В дальнем пути с Омолога нам везло — погода стояла ясная, морозная, в мягких снегах тайги собаки легко тянули тяжелую нарту по старому следу Михаила. Сегодня, в серые сумерки короткого полярного дня, мы оставили позади границу леса и теперь устроили последний привал на снежном панцире Западной тундры, у заструга, обточенного ветрами.

Вязанку дров Михаил прихватил у границы леса. Костер в зимней тундре не греет, спина под меховой кухлянкой мерзнет, коченеют ноги в двойных торбасах, и дрожь пробирает все тело. Отогреваю у огня пальцы и снова пишу дневник.

«…Булат по тебе скучает. Я часто говорю с ним, имя твое услышит и тихо-тихо скулит. Михаил у костра курит, чай в котелке бурлит, а вокруг равнина в лунном тумане спит».

Не замечая, пишу в рифму.

— Чего пишешь и пишешь? — спрашивает каюр, неторопливо выбивая трубочку, точенную из кости.

— Так себе, нечего делать.

— Чай пить надо. Ветер, однако, грянет.

Прячу дневник. Михаил снимает с огня чумазый котелок, разливает в походные кружки дымящийся на морозе чай. Глотаем обжигающий напиток, и тепло разливается по жилам. Хлеб в рюкзаке замерз, хоть руби топором, и мы с волчьим аппетитом уписываем с чаем вареную оленину. Сочная оленина быстро возвращает потерянные силы.
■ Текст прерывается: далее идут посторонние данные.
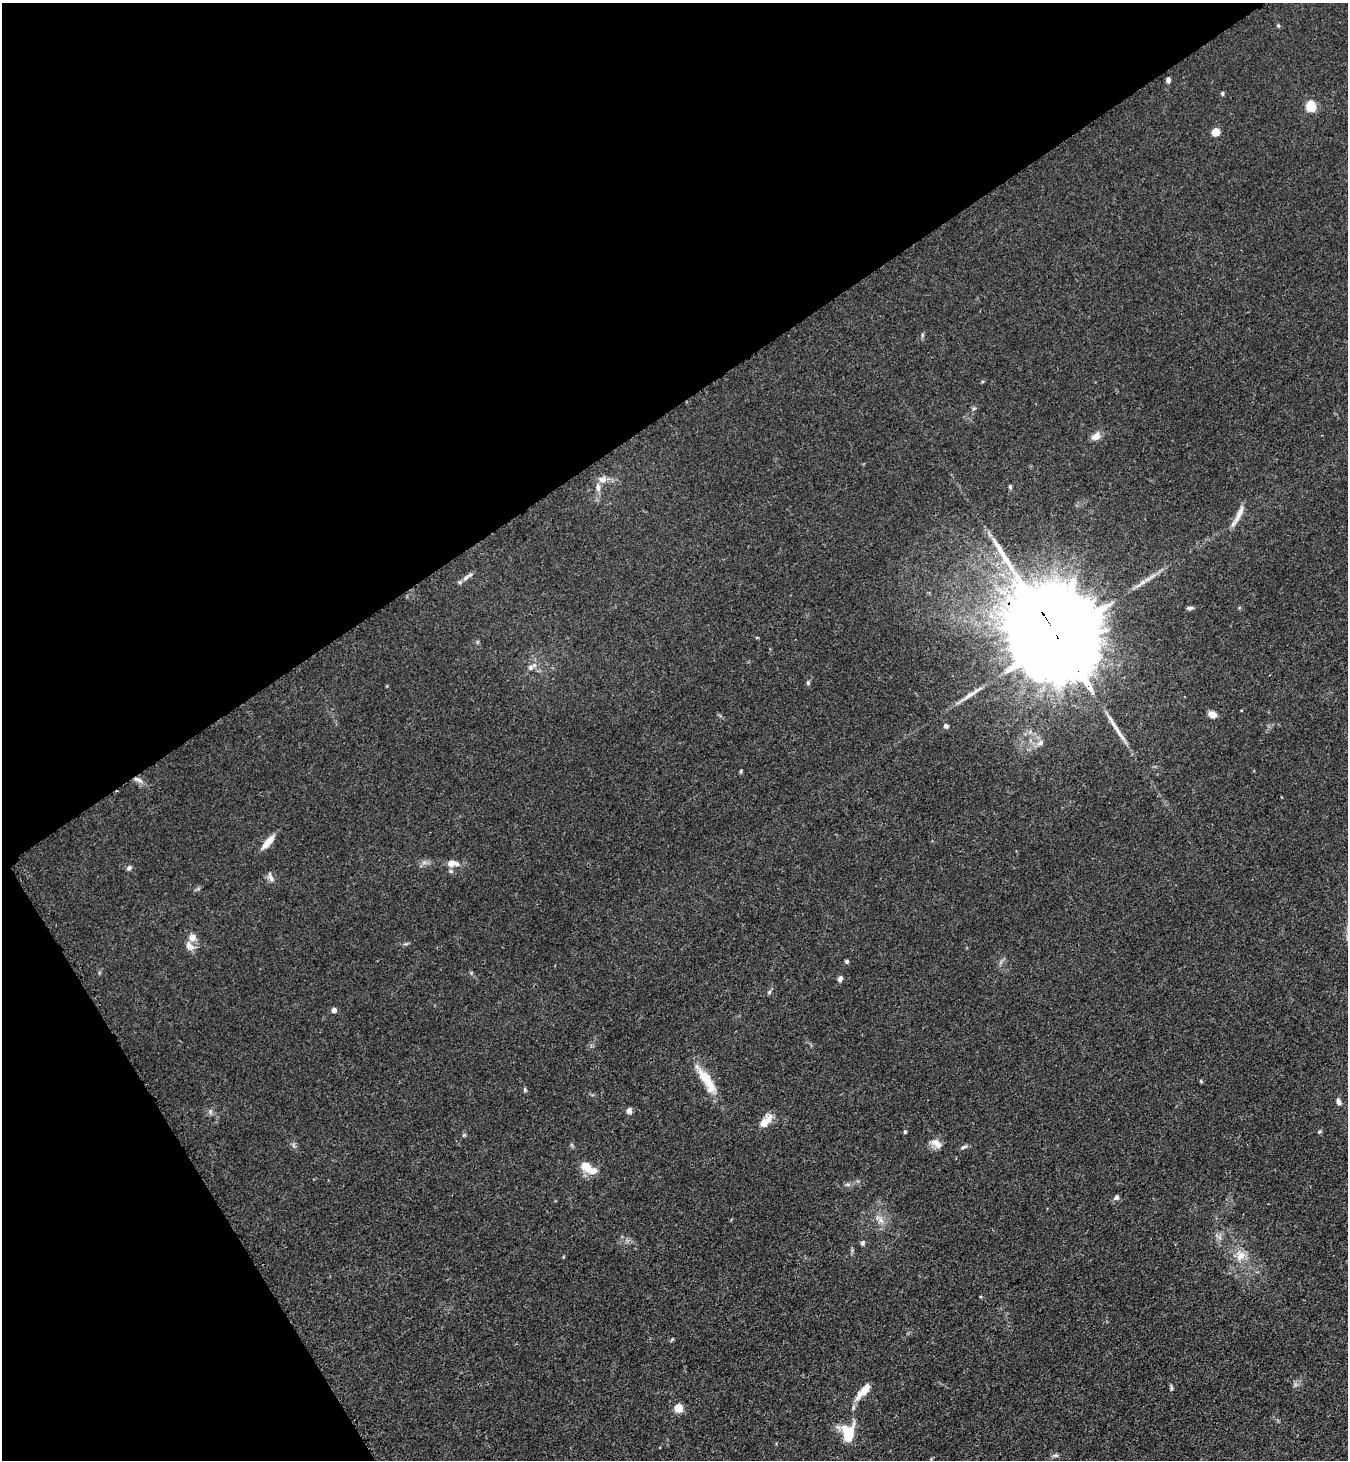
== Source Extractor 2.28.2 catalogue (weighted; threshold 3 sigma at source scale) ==
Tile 5 of 4 x 4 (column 1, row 2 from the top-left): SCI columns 182-1527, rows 2948-4405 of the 5889 x 5896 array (HDU 1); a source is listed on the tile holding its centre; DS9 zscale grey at full resolution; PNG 1350 x 1462 px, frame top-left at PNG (2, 3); no overlay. Shown black and unused: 34% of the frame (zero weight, under 3 of 4 exposures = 3% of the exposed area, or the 3 px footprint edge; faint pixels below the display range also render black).
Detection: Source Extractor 2.28.2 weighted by HDU 2 'WHT'; one run over the whole footprint, this tile lists its part. Background 0.0145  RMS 0.0026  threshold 0.0118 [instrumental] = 3 sigma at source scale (4.5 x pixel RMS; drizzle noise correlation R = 1.50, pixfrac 1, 0.05/0.05 arcsec/px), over >= 5 px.
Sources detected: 61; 3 long thin detections or spike segments (spike, bleed or trail) — not listed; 3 inside a brighter listed object's ellipse — not listed separately; the other 55 listed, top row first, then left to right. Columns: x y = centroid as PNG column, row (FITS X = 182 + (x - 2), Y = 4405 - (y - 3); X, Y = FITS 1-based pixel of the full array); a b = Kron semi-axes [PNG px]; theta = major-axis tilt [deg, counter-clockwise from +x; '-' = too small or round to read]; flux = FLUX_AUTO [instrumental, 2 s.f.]
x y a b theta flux
1278 26 5 4 - 0.35
1168 80 6 5 - 0.86
1222 93 5 4 - 0.42
1311 106 7 5 -66 21
1216 132 7 6 - 3.1
922 335 6 4 73 0.39
1096 436 11 8 29 2
602 480 12 10 14 1.8
1010 487 6 4 -75 0.41
1239 514 28 7 65 2.8
466 577 11 6 38 1.2
1190 608 9 4 4 0.63
757 637 4 3 - 0.25
1058 639 44 20 -59 11000
530 667 9 7 45 1.2
808 683 6 5 - 0.41
1212 714 8 6 -26 2.2
946 726 6 6 - 0.68
1040 743 11 7 34 1.3
741 771 5 4 - 0.34
138 780 15 6 -26 1.5
268 842 20 6 50 3.3
452 863 17 9 1 2.8
129 868 7 6 - 0.73
271 877 15 5 -67 1.1
189 945 15 8 -48 1.9
847 961 4 4 - 0.63
840 979 6 5 - 1.1
769 992 7 5 49 0.49
334 1010 5 5 - 1.3
706 1080 44 11 -56 7.4
1201 1081 5 4 - 0.31
525 1089 7 4 -72 0.41
1339 1102 8 6 -67 0.94
210 1111 8 4 -90 0.56
629 1111 7 6 - 1.1
764 1123 10 6 46 6.4
905 1132 5 4 - 0.35
1319 1132 5 5 - 0.38
936 1143 16 9 -31 2.1
294 1145 7 4 -89 0.52
964 1147 10 4 18 0.66
586 1166 14 12 -34 3.7
848 1184 7 4 -1 0.58
1116 1197 6 6 - 0.89
881 1221 10 7 -45 1.6
862 1243 6 5 - 0.55
1240 1255 16 14 -81 3.9
980 1297 3 3 - 0.3
672 1340 6 3 44 0.32
1171 1388 10 3 -89 0.46
863 1391 21 7 47 4.1
679 1408 5 5 - 12
848 1434 16 11 -79 12
1056 1455 8 5 5 0.6
Overlapping masked pixels (flux is a lower limit): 2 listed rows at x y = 1058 639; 138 780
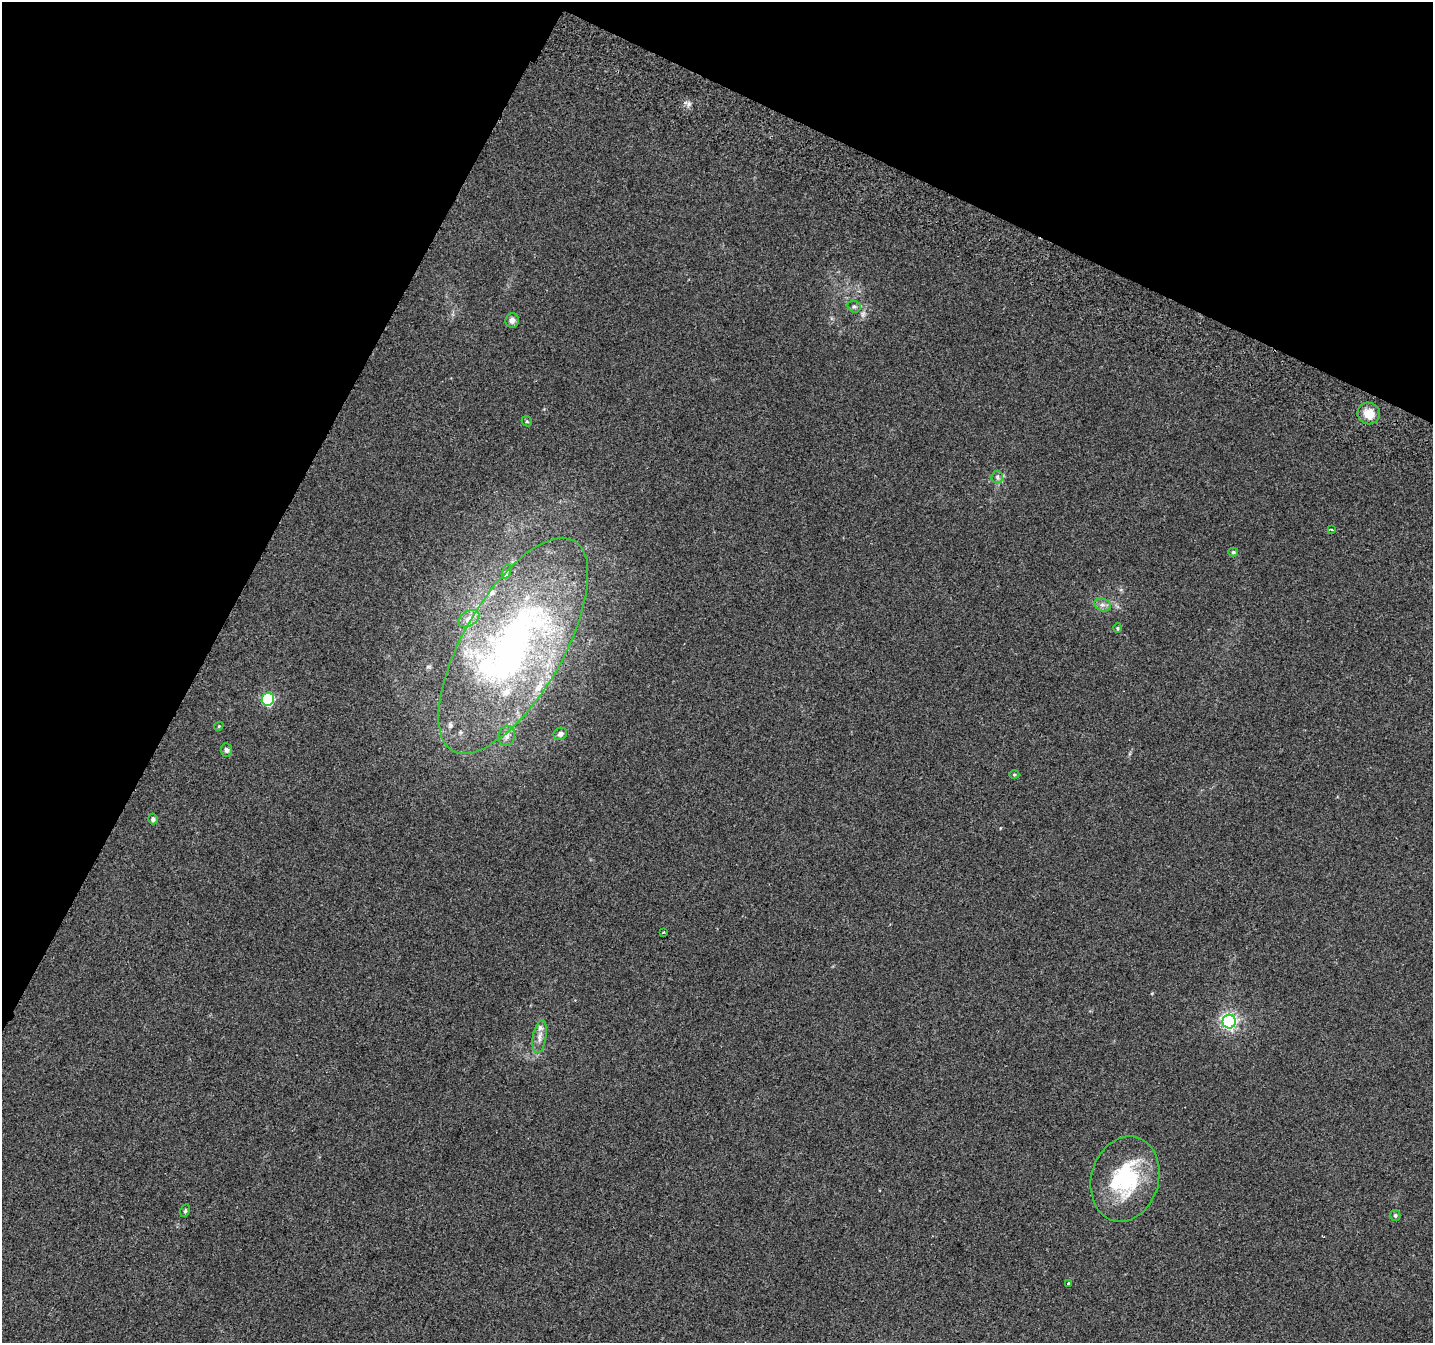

Свертываем лагерь и снова пускаемся в путь. В зимней тундре нам повсюду дорога. Свирепые северные ветры утрамбовывают снег в гладкий панцирь, сдувают сугробы, оставляя лишь голые лезвия застругов.

В Западной тундре заструги вытянуты с юга на север, вдоль потока господствующих ветров. Наши полозья пересекают снежные гребни под углом около 30° (таково направление на близкую усадьбу оленеводческого совхоза). Теперь и в пургу каюр не собьется с пути, пересекая под избранным углом эти ветровые стрелы.

Собаки, повизгивая, мчатся галопом. Булат скачет, прижав уши, вытянув волчий хвост, натягивая потяг в струну. Сейчас, в призрачном свете луны, упряжка колымских псов смахивает на волчью стаю, тропящую след добычи.

По гладкому насту сани скользят почти с быстротой пассажирского поезда. Ветер обжигает лицо. Вцепившись в обмерзший ремешок, затягиваю капюшон кухлянки и вдруг сквозь песцовую опушку вижу мерцающие алмазные блестки. Они вспыхивают и гаснут у горизонта снежной равнины.

— Неужели огни поселка?

Тревожно замирает сердце. Правильно ли я поступил, не выполнив распоряжения, оставив олений табун далеко на юге, в пустынных дебрях Омолонской тайги? Как примет директор наше самовольное решение?